Thank you for your comment. I hope you know that the voices aren't real.
If the voices weren't real , then I wouldn't hear them or need medication. The voices are real for me, but that doesn't mean that I have to succumb to their whims. I would think with your anxiety about COVID-19 that you'd have the thought that it's the whispering voices that cause the anxiety. Sometimes I drink Kava tea that alleviates stress from anxiety, but the tincture works better. The whole chemical imbalance explanation is derived from pseudo science that cannot be measured. That's why the psychiatrist diagnosis an individual, but can be wrong. Whatever symptoms are showing at time of session is how the psychiatrist treats the patient. Seldomly do they take in account the whole person. I'm curious, what exactly makes you anxious about COVID-19? Sheltering in place is a guarantee that you won't contract the virus, because your not cominginling with people that can potentially spread it to you.

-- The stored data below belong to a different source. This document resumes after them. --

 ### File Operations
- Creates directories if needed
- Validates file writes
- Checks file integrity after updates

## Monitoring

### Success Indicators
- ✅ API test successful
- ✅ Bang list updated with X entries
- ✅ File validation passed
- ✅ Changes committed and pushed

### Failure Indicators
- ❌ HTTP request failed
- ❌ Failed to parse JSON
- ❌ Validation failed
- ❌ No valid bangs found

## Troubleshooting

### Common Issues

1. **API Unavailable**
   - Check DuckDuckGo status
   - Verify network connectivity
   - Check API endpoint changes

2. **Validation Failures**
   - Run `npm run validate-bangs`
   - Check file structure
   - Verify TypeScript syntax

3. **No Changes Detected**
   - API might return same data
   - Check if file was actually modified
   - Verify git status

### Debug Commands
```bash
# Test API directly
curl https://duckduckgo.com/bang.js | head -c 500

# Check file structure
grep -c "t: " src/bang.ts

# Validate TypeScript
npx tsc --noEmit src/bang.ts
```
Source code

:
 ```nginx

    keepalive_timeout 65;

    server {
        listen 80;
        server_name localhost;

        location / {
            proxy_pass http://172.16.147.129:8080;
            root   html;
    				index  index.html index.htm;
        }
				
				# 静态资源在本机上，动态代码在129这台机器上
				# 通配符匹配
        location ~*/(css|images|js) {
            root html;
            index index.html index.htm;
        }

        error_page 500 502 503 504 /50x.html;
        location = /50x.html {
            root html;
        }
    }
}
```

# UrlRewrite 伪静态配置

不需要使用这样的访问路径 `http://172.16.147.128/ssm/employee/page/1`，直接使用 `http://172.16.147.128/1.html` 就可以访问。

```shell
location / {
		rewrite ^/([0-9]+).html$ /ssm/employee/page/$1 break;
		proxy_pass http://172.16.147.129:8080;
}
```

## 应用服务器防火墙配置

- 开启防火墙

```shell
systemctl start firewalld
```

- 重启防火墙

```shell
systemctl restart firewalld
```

Dear Shalonda, Thank you for your comment. I am anxious about COVID-19 because my husband works at a bank where he constantly handles cash, which is very dirty, and where it's impossible for him to practice social distancing. I am anxious for my friends and family members who can't shelter-at-home. I am anxious for my elderly parents. I am also anxious because I go walking almost every day and trying to keep social distance is very tricky, plus my mask makes me short of breath. There are other reasons, too. I hope that answers your question.
I appreciate that the voices are real for you. I just meant that they're not from outside you.
Those are valid reasons to have anxiety about COVID-19.
Good for you still working out during the pandemic.
The experience is challenging since the voices are "not outside". No matter how hard I've tried, they won't stop...even though some are good. It's just I'd like to think that one day, hopefully, that I never have to hear voices in my head. Kinda hard to trust my intuition, because they are always talking about something.
One thing you can be sure of is that I love you so much Elizabeth. Please call anytime if you need to chat. Tomorrow is Sunday Ill give you a ring in the early afternoon Chicago-time.
Thanks for your comment, John. I love you so much, too!